7月30日、リトリート二日目。
朝7時半に家の横の木陰にみんなで座った。
小さなこどもたちが5人、家の中でスタッフと遊び始めている。
前日、遠くからやってきたばかりの子どもたちを、朝から惹きつけて 大人が静かな内的なワークに集中できる体制を作ってくれるスタッフたちに感謝。

子どもたちに見つからないように、朝から強い太陽の光に照らされないように、家の正面ではなく、横で 大人の参加者の6人と裸足になって、静かに歩き、足の裏で地面にあいさつをする。

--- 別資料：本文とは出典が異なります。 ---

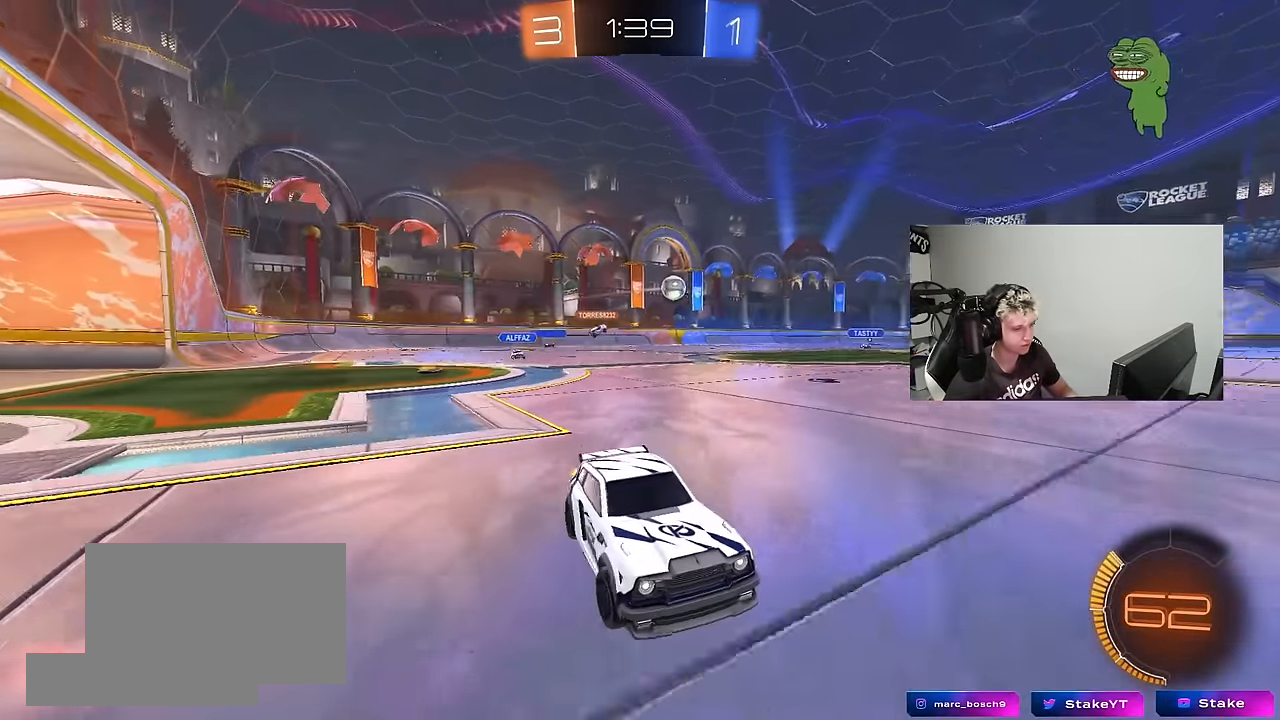
{"keys": ["a", "w"], "mouse": ["left"], "mouse_move": "still", "events": [[117, "mouse_left", "down"], [167, "a", "up"], [217, "d", "down"], [300, "d", "up"], [350, "a", "down"]]}
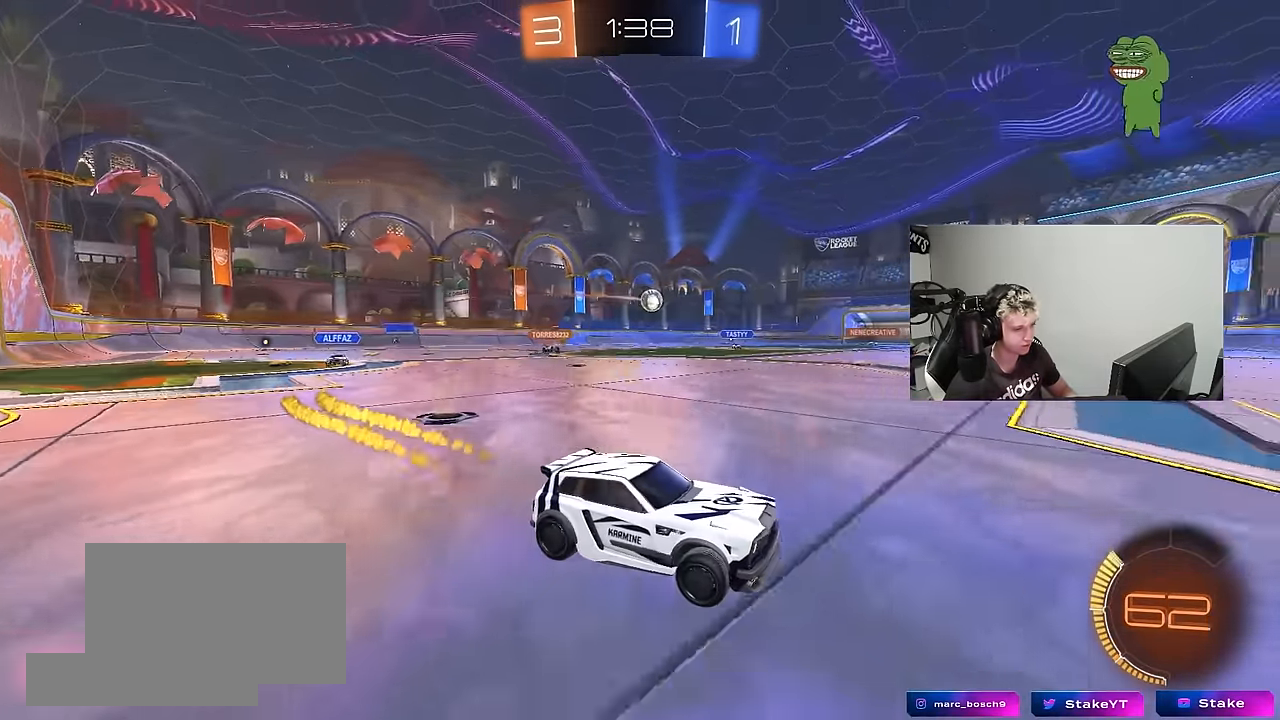
{"keys": ["a", "s"], "mouse": [], "mouse_move": "still", "events": [[33, "a", "up"], [33, "mouse_left", "up"], [83, "d", "down"], [183, "shift", "down"], [267, "shift", "up"], [317, "d", "up"], [317, "w", "up"], [500, "a", "down"], [500, "s", "down"]]}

リトリートでは恒例のサイレントメディテーションの始まりに 今回は 裸足で地面を感じてみる時間をたっぷりとった。そこから、外の水道で足を洗い、靴を履いて、一人ひとりが 自分の足の裏が誘うそれぞれの場所へと 1時間 出かけてゆく。目的をもたず、ただ感じるまま、草を触り、地面をなでて、畑の野菜をかじり、川のせせらぎに誘われて山の中へ入り、あるいは地面に座り込んで虫に見入り、内なる自然が開示してゆく時間を旅する。
いつも、みんなが体験した1時間のシェアを聞くと 当たり前だけれど不思議なのは、それぞれに語りかけてくる自然の精霊は違う姿をしていること。ある人には蝶ちょ、ある人には トンボ、ある人にはアマがえる、ある人にはせせらぎ、ある人には葉っぱが話しかける。
自然の中には数限りない命の営みがあり、その大調和の中にわたしたちは生かされているということを、精霊たちは ちゃんと それぞれに伝わる姿で語りかける。
人間しか見えなくなっている日常から、もっと大きな世界に誘い出してくれる精霊たちが大活躍していることを
今回は わたしはしっかり感じていました。リトリートは、自然の精霊や目に見えない守護者たちとの共同作業。みんなが本来の自分に帰る~大調和に還る~ということは、すべての生きとし生けるものが願っていることだということは 震災以来 強く感じています。
それぞれの心が のびやかに 可能性に満ちた場所へ向かうには 内なる自然を開示すること。あたりまえに見過ごしていた 草や木の中に、尊いいのちが輝いているということを知ることは、自身が尊いということを知ることと 同じ。
この日は、自然の中でサイレントメディテーションのあと、朝ごはん、そして勤行と瞑想、静かに内側に入ってゆく時間から昼ごろ、ゆっくりシェアリング。そして午後はコンサートでした。

ゆっくりと確実に 自分の内側に降りてゆく。そのために必要な環境を整えてゆく。
汚れないように、めんどくさくないように、心が傷つかないように、洗練された暮らしを 無意識に当たり前にしているみんなの中のオフになったスイッチを順番にオンにしてゆく。自然の中の精霊たちの声が聞こえる場所に行くために靴を脱ぎ、自分自身の感情が感じられるよう、人の気持ちをただ聞いて、好きなことを好きなように感じていい~という信頼に心がひらかれて 夢中になって飛びこめる場所が少しづつ見つかってゆく。
大人の中におこっていることは シンクロして子どもたちにも起きてゆく。
素直な心がひらかれると、悲しみや苦しみさえも手放し、泣いた後には、感謝に転じてゆく。
この夜は わたしの○●歳のバースデイ。子どもたちが そのために歌を練習してること、実は気がついていた。一生懸命、作ってくれたバースデイケーキや、折り紙手紙、かわいい手紙が今も わたしの目の前に飾ってあるし、みんなの歌声は今も わたしの胸で鳴り続けている。